И, точно услышав эти отходные слова, капитан глубоко и чисто вздохнул, вытянулся и умер. И лицо его, казалось старое, изможденное, разгладилось, исчезли морщины и складки, и Родион увидел, что умер совсем еще молодой человек.

С мертвящей тоской и болью в сердце Родион смотрел на усопшего, ему хотелось плакать, но у него не было слез, ему хотелось молиться, как это делали солдаты, но у него не было слов молитвы, он больше не верил в бога.

Он видел, как умирали люди, и сам встречался со смертью, но он никогда не понимал, что такое смерть. И вдруг понял и содрогнулся от отчаяния.

Капитана похоронили тут же возле пушки, с которой сняли затвор, сделав ее непригодной. Ни речей, ни слез не было над свежей могилой.

«Все забудется, — думал Родион. — Скажут, умер за родину. А что такое родина? Земля, на которой ты родился? Земля твоих предков? Земля твоих тревог, забот и радостей? Или это право свободно жить, думать, говорить и молиться? Народ и отечество не всегда одно и то же». Он точно спорил запоздало с мертвым. И на память ему пришли слова Лушина: «Когда отечество — страна кнута и рабства, не лучше ли пожелать ему поражения?»
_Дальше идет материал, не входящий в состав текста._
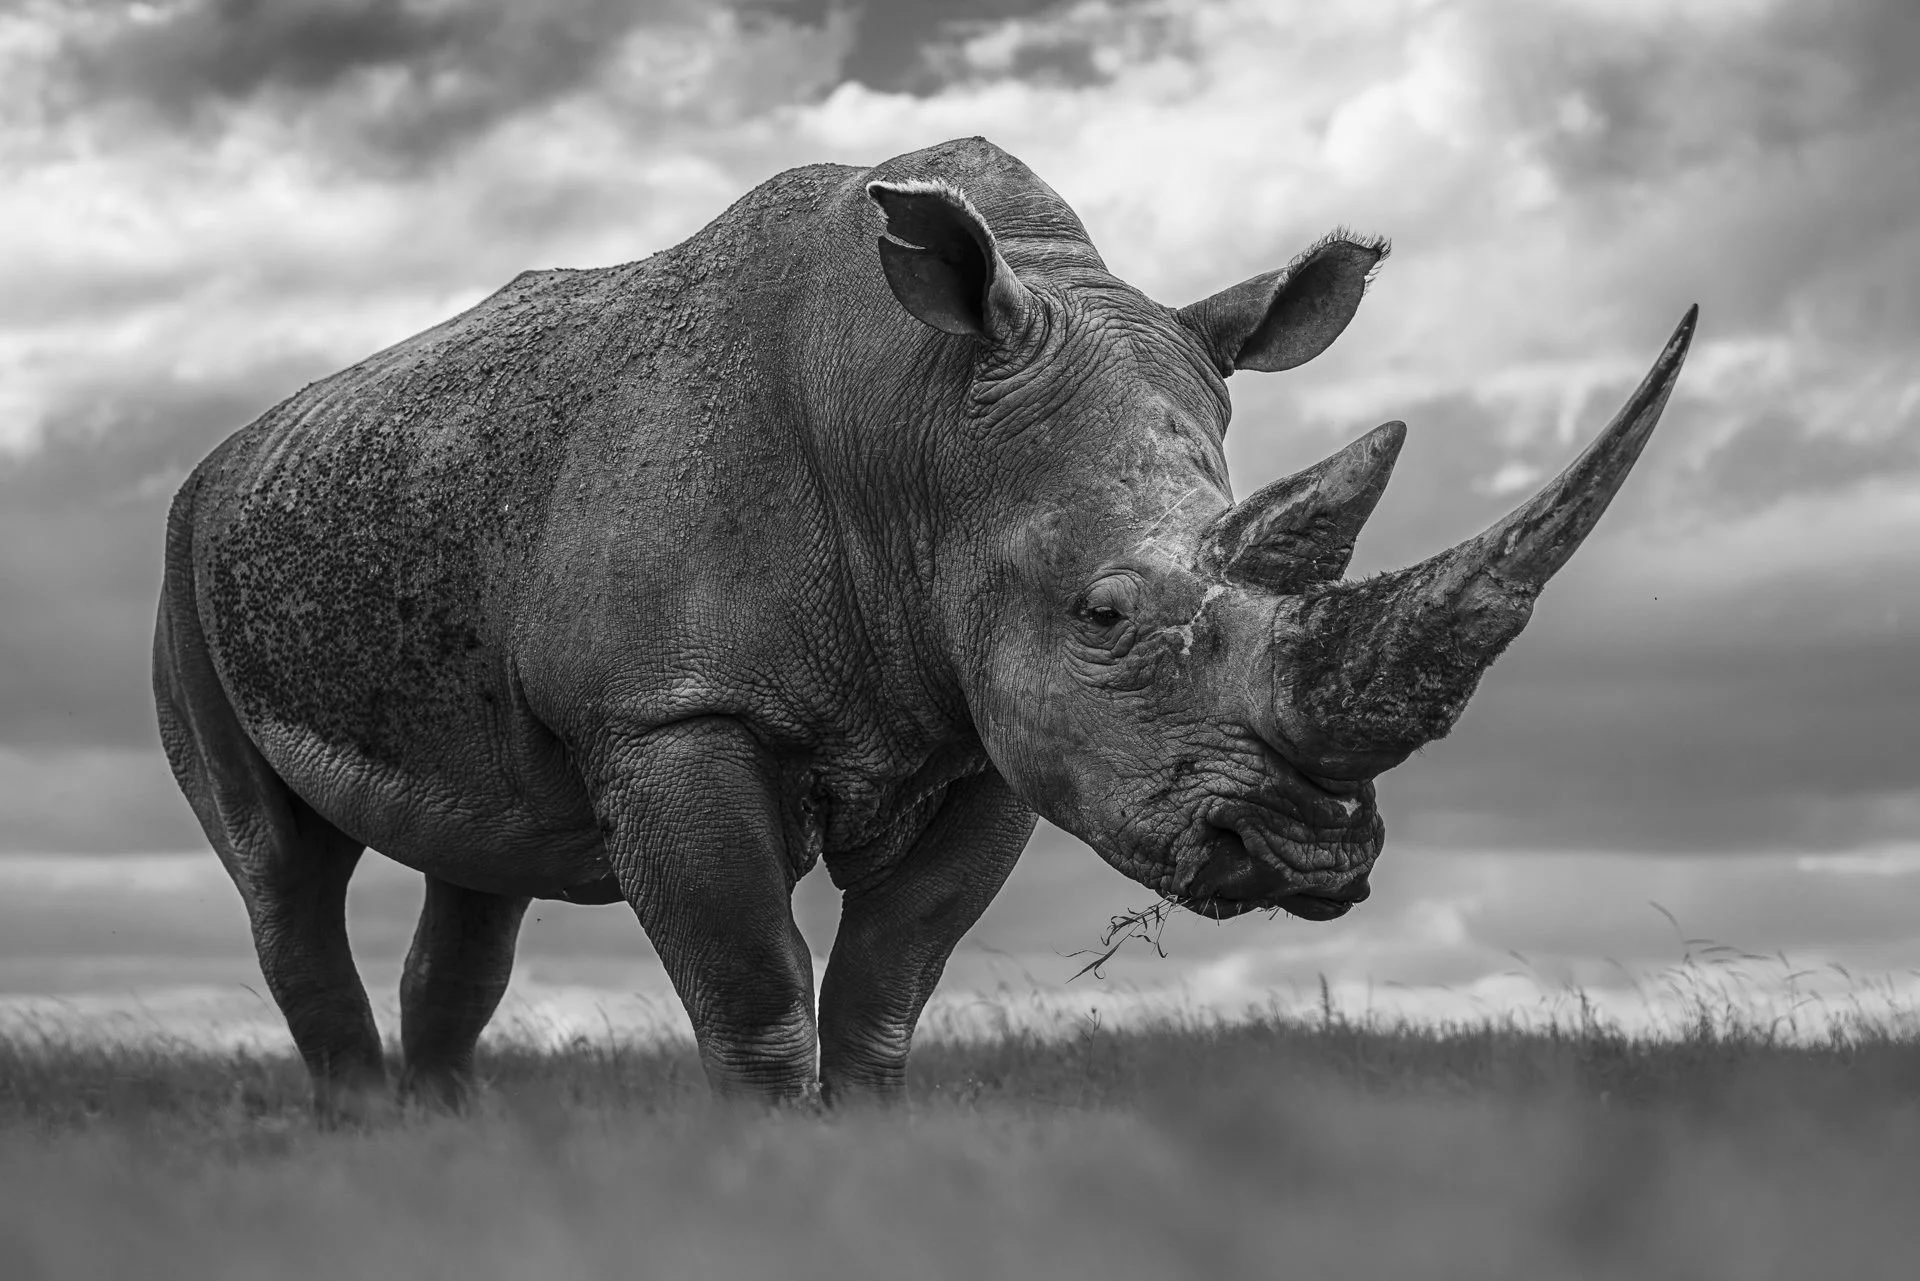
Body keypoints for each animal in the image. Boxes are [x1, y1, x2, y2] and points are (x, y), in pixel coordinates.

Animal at [153, 136, 1693, 1109]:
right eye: (1105, 611)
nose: (1305, 857)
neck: (921, 427)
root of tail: (227, 453)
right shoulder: (671, 709)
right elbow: (755, 988)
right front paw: (767, 1167)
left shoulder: (987, 727)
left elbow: (887, 986)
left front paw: (867, 1149)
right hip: (186, 558)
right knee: (283, 873)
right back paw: (367, 1134)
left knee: (480, 874)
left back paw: (442, 1147)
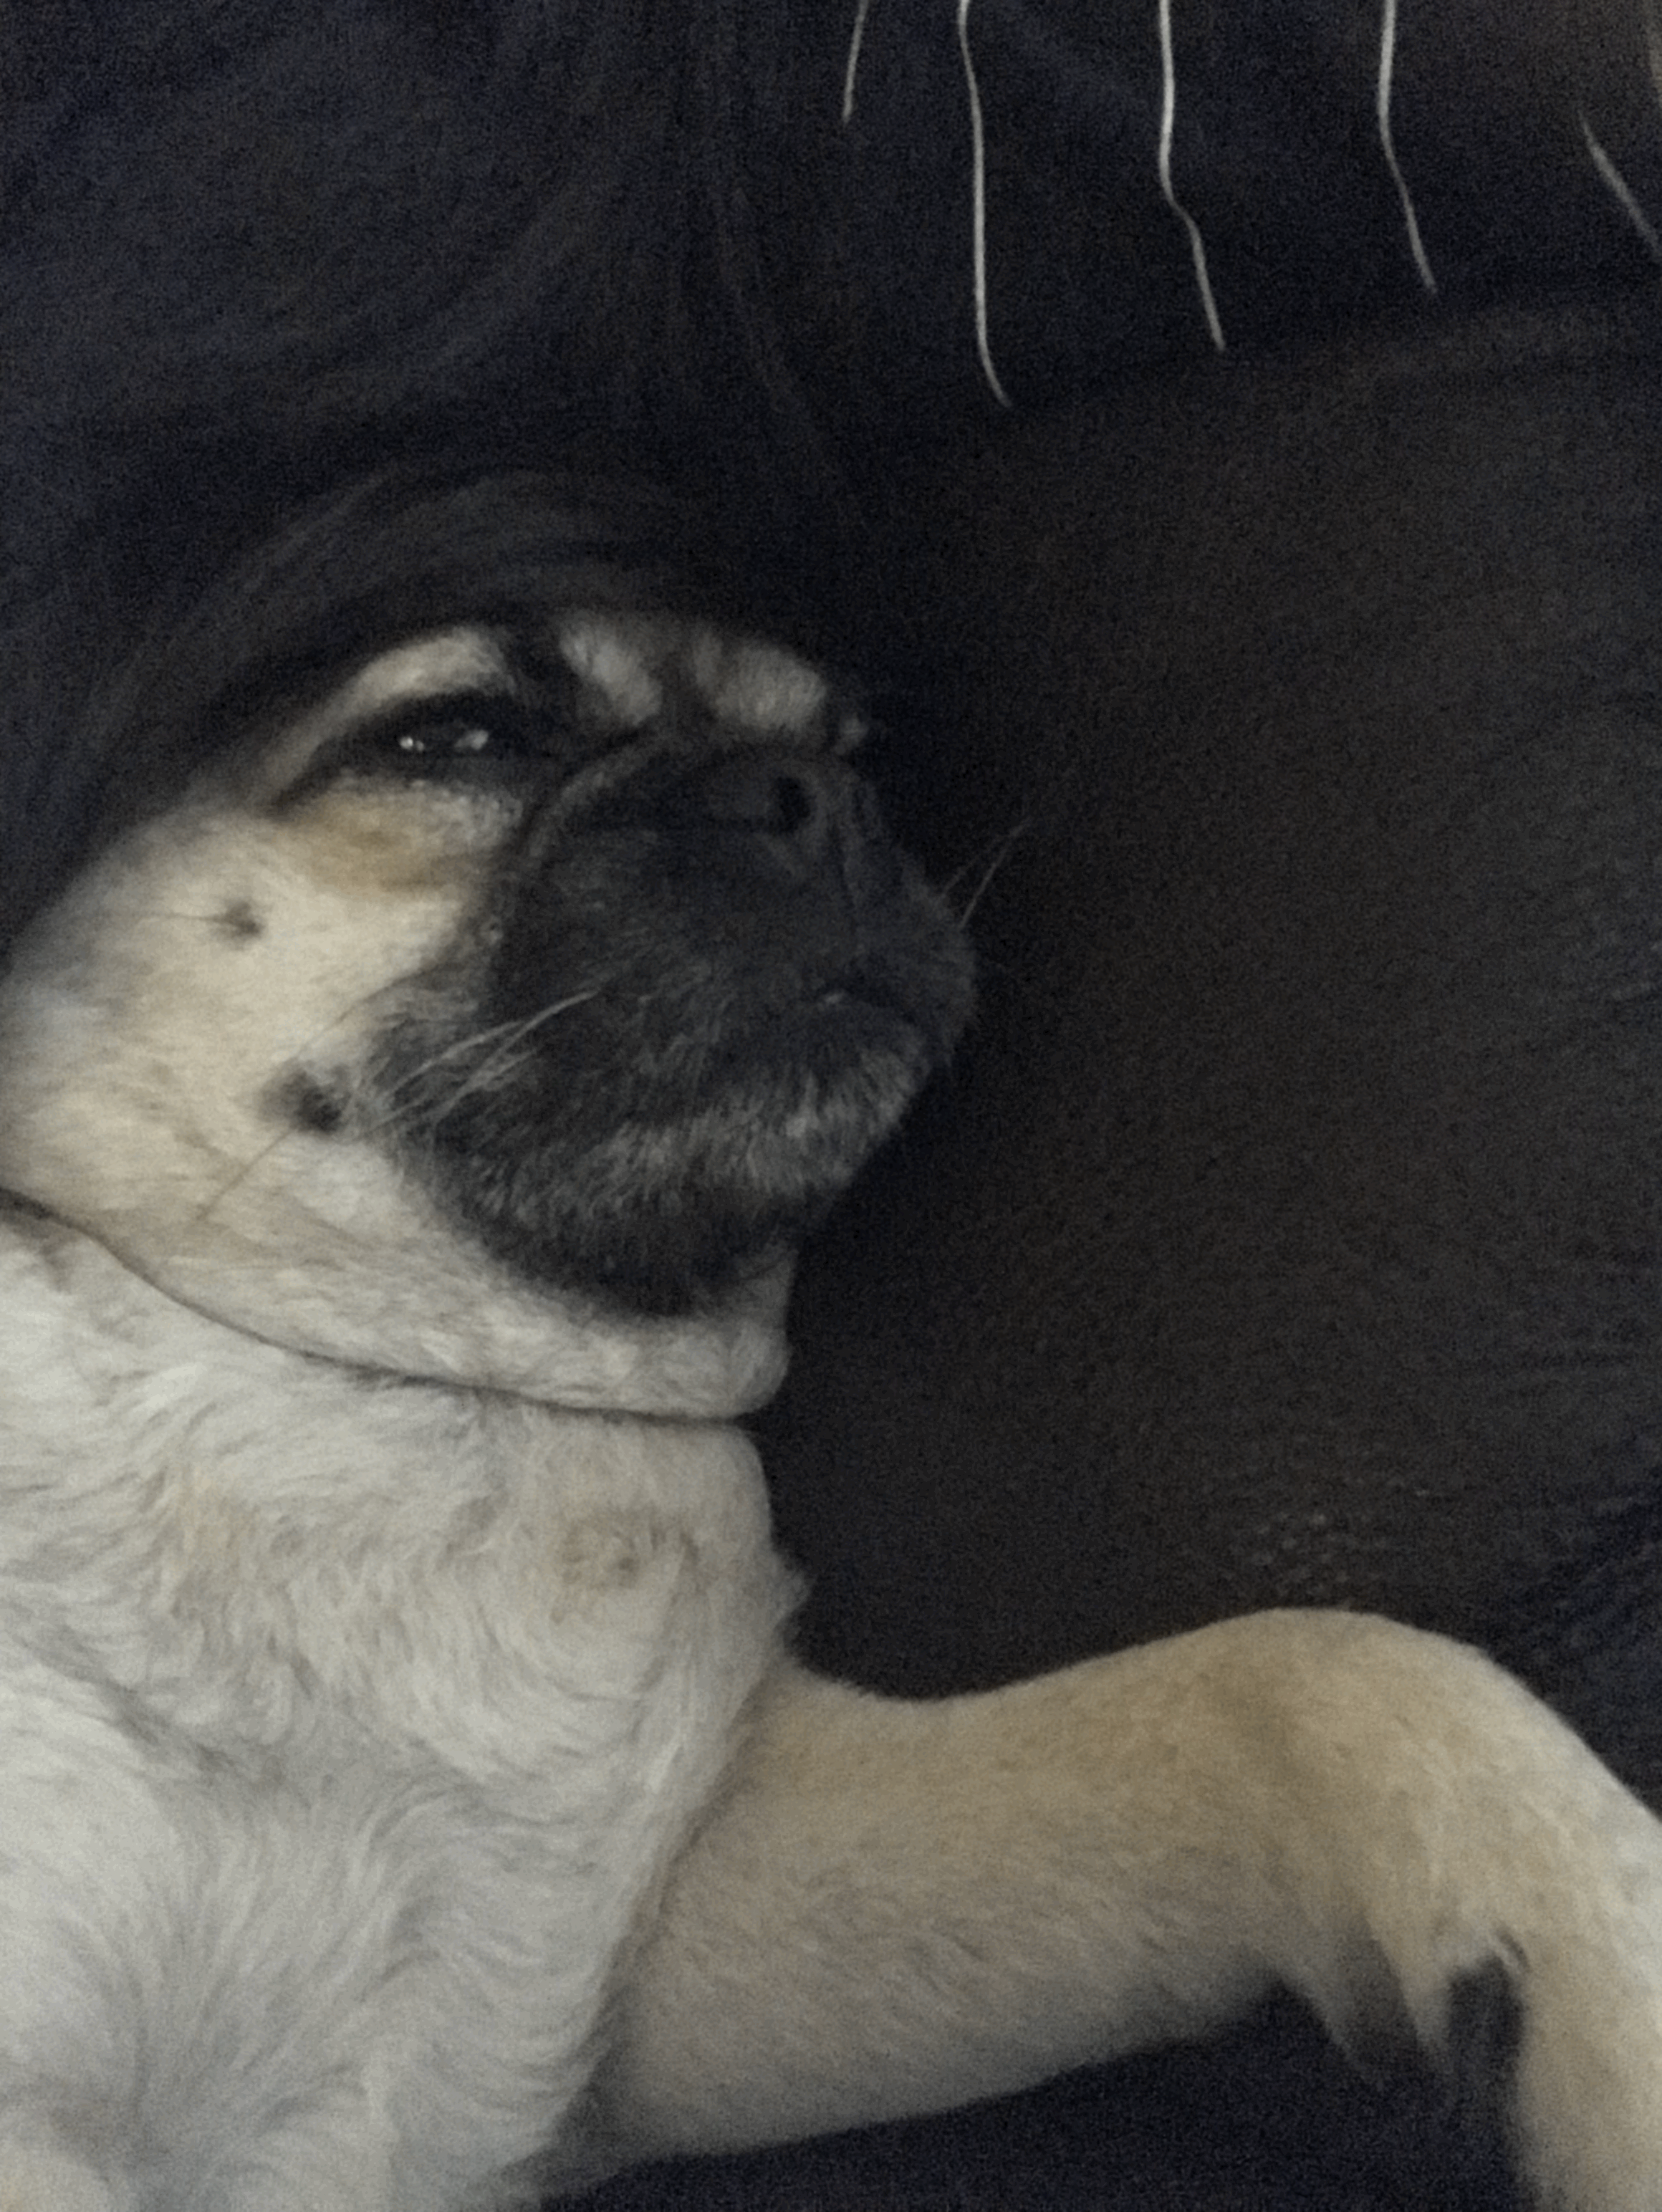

Немцы подобрались вплотную к расположению батареи.

— Рус, рус, капут! — кричали они.

— Шалиш, козявы! — отвечал Филимон, швыряя в них гранаты.

Подпоручик понимал, что ему надо сказать солдатам перед выступлением какие-то напутственные слова, но таких слов он не нашел, и тогда он отдал приказ начать прорываться в лес, как завещал покойный капитан Лапин.